Short exercise 1: In the passage on public speaking below, duplicate word for word the part that opens with the words containing "Like any other" and closes with "this skill set.".
Short exercise 2: According to the passage on public speaking below, what does acting let students experiment with?

Selected excerpt:
How often do you really think about the way in which something comes out of your mouth?

In the classroom, teachers often stress content above context, body language, and delivery, and students have few opportunities to practice public speaking and presentation. While what you say is important, how you say things is often just as crucial, if not more so. People often lack confidence, polish, and consistency, making public speaking a daunting task with unpredictable results.

Like any other skill you wish to develop over time, this can be likened to going to the gym. If someone were to suggest that you could work out once and immediately have the physique of a bodybuilder, you would think she were crazy. The same goes for public speaking; it requires a set of muscles that need to be worked and regularly maintained. Many adults live in fear of being asked to speak before a group, but the importance of this skill in nearly any career suggests students should spend time developing a certain level of comfort with it. If not, they run the risk of cultivating a serious aversion to something that could serve them well throughout their whole lives.

It probably goes without saying, but acting classes heavily emphasize this skill set.

Acting allows students to practice their emotional range while experimenting with pitch, projection, cadence, and dramatics. On top of the value of experimentation in general, there is little immediate risk in the context of a class: this isn’t a presentation that’s getting graded after one go. Actors rehearse and rehearse, and this is true in class, too. Rehearsal allows students to get closely connected with a text, which in turn helps them to speak with sincerity and conviction. The best actors speak with this sense of honesty — and they truly believe their words — much like the best public speakers.

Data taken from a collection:
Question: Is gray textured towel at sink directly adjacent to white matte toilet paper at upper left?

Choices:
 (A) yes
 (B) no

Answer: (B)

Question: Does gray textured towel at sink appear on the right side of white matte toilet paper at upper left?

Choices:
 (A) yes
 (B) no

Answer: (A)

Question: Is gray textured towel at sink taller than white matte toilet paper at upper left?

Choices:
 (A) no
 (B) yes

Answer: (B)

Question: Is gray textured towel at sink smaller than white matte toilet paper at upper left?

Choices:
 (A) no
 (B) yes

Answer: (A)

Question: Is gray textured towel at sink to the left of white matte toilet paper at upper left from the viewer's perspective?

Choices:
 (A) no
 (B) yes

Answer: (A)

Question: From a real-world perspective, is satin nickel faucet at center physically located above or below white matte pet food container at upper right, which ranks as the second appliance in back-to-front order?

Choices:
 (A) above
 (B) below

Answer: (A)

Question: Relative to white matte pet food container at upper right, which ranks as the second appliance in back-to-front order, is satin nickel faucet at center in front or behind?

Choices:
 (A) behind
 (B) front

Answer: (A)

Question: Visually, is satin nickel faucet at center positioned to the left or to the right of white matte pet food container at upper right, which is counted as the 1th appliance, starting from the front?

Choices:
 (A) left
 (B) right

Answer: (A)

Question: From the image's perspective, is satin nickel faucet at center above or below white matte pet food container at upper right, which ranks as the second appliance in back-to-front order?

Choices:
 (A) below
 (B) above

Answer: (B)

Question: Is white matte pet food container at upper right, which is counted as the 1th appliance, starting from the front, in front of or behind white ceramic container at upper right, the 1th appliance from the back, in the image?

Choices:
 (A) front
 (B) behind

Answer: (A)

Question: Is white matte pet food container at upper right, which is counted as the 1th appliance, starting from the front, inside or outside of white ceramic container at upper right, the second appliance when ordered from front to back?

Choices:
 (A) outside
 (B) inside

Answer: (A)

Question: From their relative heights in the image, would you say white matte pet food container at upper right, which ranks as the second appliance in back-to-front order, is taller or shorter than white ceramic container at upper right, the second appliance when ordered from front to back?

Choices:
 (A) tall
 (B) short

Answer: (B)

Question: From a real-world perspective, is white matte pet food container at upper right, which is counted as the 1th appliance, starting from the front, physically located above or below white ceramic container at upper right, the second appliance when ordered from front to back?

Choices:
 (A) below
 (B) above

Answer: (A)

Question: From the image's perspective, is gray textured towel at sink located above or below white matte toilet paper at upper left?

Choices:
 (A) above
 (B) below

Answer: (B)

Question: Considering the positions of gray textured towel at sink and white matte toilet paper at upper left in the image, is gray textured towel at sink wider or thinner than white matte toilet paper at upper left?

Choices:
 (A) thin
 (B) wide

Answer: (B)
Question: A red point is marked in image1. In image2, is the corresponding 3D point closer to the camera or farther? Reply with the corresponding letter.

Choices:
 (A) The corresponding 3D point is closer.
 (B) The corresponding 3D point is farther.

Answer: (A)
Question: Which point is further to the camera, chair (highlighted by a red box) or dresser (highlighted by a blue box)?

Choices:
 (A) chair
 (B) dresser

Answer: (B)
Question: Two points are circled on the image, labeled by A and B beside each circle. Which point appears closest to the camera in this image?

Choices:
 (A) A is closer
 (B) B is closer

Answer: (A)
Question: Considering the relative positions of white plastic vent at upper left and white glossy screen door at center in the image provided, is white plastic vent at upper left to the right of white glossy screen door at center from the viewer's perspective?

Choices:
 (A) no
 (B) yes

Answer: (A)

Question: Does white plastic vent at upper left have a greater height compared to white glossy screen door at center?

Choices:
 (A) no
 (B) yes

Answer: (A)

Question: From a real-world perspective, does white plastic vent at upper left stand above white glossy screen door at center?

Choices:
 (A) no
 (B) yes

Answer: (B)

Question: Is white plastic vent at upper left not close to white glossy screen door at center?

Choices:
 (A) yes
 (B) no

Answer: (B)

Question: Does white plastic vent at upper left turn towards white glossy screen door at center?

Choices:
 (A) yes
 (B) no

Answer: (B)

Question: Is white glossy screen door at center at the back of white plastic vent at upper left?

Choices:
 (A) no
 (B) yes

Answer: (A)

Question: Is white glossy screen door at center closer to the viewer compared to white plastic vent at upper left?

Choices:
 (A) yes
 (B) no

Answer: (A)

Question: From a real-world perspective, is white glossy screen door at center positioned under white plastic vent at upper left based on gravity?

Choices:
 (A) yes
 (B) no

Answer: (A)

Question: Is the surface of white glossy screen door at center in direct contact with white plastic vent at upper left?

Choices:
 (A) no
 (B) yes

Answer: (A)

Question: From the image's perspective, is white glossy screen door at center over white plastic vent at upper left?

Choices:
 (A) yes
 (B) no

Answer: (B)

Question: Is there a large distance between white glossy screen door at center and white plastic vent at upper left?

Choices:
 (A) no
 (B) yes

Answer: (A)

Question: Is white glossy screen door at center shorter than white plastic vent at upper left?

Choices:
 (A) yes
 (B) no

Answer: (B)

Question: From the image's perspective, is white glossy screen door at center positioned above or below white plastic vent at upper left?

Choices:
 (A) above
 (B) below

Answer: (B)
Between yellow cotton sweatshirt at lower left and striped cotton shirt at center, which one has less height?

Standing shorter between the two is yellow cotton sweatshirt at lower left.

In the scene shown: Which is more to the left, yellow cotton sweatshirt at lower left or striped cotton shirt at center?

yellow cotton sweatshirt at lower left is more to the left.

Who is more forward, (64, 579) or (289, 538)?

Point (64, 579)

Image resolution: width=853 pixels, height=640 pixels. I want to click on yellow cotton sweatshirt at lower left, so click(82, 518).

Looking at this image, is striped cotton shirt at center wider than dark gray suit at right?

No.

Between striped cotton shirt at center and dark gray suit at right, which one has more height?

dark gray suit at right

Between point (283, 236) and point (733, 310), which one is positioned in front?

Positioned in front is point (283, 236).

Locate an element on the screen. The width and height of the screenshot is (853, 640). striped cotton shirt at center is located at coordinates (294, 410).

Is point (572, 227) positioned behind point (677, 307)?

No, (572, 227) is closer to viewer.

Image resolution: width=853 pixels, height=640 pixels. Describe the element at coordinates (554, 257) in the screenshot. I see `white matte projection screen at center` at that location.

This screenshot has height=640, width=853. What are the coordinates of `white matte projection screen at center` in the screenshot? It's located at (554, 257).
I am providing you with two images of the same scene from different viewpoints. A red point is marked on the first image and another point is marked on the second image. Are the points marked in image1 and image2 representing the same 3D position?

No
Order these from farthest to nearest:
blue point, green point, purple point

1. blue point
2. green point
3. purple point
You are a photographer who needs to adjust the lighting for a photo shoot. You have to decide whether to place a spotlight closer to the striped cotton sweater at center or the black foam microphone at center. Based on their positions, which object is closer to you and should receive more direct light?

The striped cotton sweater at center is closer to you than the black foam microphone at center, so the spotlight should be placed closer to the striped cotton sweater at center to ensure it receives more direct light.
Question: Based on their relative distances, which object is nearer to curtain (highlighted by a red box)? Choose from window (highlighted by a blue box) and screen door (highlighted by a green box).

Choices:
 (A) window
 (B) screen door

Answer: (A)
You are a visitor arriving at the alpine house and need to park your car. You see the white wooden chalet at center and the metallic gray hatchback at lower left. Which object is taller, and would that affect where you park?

Final result 1:
Like any other skill you wish to develop over time, this can be likened to going to the gym. If someone were to suggest that you could work out once and immediately have the physique of a bodybuilder, you would think she were crazy. The same goes for public speaking; it requires a set of muscles that need to be worked and regularly maintained. Many adults live in fear of being asked to speak before a group, but the importance of this skill in nearly any career suggests students should spend time developing a certain level of comfort with it. If not, they run the risk of cultivating a serious aversion to something that could serve them well throughout their whole lives.

It probably goes without saying, but acting classes heavily emphasize this skill set.

Final result 2: Pitch, projection, cadence, and dramatics.